▸ **STORED DATA**
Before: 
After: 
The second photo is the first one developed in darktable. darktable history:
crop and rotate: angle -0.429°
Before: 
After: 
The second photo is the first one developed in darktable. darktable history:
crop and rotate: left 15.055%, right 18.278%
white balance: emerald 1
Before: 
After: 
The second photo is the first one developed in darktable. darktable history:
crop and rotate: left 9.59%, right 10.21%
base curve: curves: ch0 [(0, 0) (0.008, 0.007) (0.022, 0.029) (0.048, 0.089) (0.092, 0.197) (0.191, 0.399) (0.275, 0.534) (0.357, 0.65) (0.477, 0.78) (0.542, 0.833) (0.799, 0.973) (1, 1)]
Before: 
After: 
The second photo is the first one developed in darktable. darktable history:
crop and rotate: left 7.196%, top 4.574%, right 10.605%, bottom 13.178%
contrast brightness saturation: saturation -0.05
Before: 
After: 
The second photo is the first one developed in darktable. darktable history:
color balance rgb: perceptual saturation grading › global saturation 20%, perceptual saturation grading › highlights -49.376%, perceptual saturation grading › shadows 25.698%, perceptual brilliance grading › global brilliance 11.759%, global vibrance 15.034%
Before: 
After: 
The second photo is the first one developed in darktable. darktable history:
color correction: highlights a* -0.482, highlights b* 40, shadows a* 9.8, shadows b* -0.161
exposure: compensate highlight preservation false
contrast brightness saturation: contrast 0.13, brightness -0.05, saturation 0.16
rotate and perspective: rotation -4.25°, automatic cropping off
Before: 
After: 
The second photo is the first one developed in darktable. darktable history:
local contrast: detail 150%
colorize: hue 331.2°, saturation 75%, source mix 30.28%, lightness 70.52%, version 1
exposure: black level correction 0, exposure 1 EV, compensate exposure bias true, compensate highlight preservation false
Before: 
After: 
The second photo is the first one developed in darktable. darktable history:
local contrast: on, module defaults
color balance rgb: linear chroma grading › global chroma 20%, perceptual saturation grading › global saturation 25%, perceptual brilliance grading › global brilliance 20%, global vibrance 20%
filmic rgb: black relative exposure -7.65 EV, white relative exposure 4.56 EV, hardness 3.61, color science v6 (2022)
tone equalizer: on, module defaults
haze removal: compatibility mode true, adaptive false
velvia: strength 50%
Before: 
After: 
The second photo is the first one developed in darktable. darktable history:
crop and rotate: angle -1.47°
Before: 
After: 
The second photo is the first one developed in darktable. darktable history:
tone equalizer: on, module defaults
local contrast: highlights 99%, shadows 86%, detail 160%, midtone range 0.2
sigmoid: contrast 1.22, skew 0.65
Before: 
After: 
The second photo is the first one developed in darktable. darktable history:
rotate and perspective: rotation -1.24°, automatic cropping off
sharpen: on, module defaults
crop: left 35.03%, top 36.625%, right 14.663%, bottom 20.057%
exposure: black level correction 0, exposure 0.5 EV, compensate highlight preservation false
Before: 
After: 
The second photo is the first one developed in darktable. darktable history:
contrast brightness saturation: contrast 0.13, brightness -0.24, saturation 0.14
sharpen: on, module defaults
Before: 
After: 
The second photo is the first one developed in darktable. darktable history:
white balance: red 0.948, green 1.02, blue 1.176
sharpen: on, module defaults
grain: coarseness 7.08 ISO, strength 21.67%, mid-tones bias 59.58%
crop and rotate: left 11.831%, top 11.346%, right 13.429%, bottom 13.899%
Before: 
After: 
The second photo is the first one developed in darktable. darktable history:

▸ **WHAT TO WORK ON**
Update the entries above by changing every "developed" to "edited" and leaving everything else the same.

▸ **COMPLETE ANSWER**
Before: 
After: 
The second photo is the first one edited in darktable. darktable history:
crop and rotate: angle -0.429°
Before: 
After: 
The second photo is the first one edited in darktable. darktable history:
crop and rotate: left 15.055%, right 18.278%
white balance: emerald 1
Before: 
After: 
The second photo is the first one edited in darktable. darktable history:
crop and rotate: left 9.59%, right 10.21%
base curve: curves: ch0 [(0, 0) (0.008, 0.007) (0.022, 0.029) (0.048, 0.089) (0.092, 0.197) (0.191, 0.399) (0.275, 0.534) (0.357, 0.65) (0.477, 0.78) (0.542, 0.833) (0.799, 0.973) (1, 1)]
Before: 
After: 
The second photo is the first one edited in darktable. darktable history:
crop and rotate: left 7.196%, top 4.574%, right 10.605%, bottom 13.178%
contrast brightness saturation: saturation -0.05
Before: 
After: 
The second photo is the first one edited in darktable. darktable history:
color balance rgb: perceptual saturation grading › global saturation 20%, perceptual saturation grading › highlights -49.376%, perceptual saturation grading › shadows 25.698%, perceptual brilliance grading › global brilliance 11.759%, global vibrance 15.034%
Before: 
After: 
The second photo is the first one edited in darktable. darktable history:
color correction: highlights a* -0.482, highlights b* 40, shadows a* 9.8, shadows b* -0.161
exposure: compensate highlight preservation false
contrast brightness saturation: contrast 0.13, brightness -0.05, saturation 0.16
rotate and perspective: rotation -4.25°, automatic cropping off
Before: 
After: 
The second photo is the first one edited in darktable. darktable history:
local contrast: detail 150%
colorize: hue 331.2°, saturation 75%, source mix 30.28%, lightness 70.52%, version 1
exposure: black level correction 0, exposure 1 EV, compensate exposure bias true, compensate highlight preservation false
Before: 
After: 
The second photo is the first one edited in darktable. darktable history:
local contrast: on, module defaults
color balance rgb: linear chroma grading › global chroma 20%, perceptual saturation grading › global saturation 25%, perceptual brilliance grading › global brilliance 20%, global vibrance 20%
filmic rgb: black relative exposure -7.65 EV, white relative exposure 4.56 EV, hardness 3.61, color science v6 (2022)
tone equalizer: on, module defaults
haze removal: compatibility mode true, adaptive false
velvia: strength 50%
Before: 
After: 
The second photo is the first one edited in darktable. darktable history:
crop and rotate: angle -1.47°
Before: 
After: 
The second photo is the first one edited in darktable. darktable history:
tone equalizer: on, module defaults
local contrast: highlights 99%, shadows 86%, detail 160%, midtone range 0.2
sigmoid: contrast 1.22, skew 0.65
Before: 
After: 
The second photo is the first one edited in darktable. darktable history:
rotate and perspective: rotation -1.24°, automatic cropping off
sharpen: on, module defaults
crop: left 35.03%, top 36.625%, right 14.663%, bottom 20.057%
exposure: black level correction 0, exposure 0.5 EV, compensate highlight preservation false
Before: 
After: 
The second photo is the first one edited in darktable. darktable history:
contrast brightness saturation: contrast 0.13, brightness -0.24, saturation 0.14
sharpen: on, module defaults
Before: 
After: 
The second photo is the first one edited in darktable. darktable history:
white balance: red 0.948, green 1.02, blue 1.176
sharpen: on, module defaults
grain: coarseness 7.08 ISO, strength 21.67%, mid-tones bias 59.58%
crop and rotate: left 11.831%, top 11.346%, right 13.429%, bottom 13.899%
Before: 
After: 
The second photo is the first one edited in darktable. darktable history:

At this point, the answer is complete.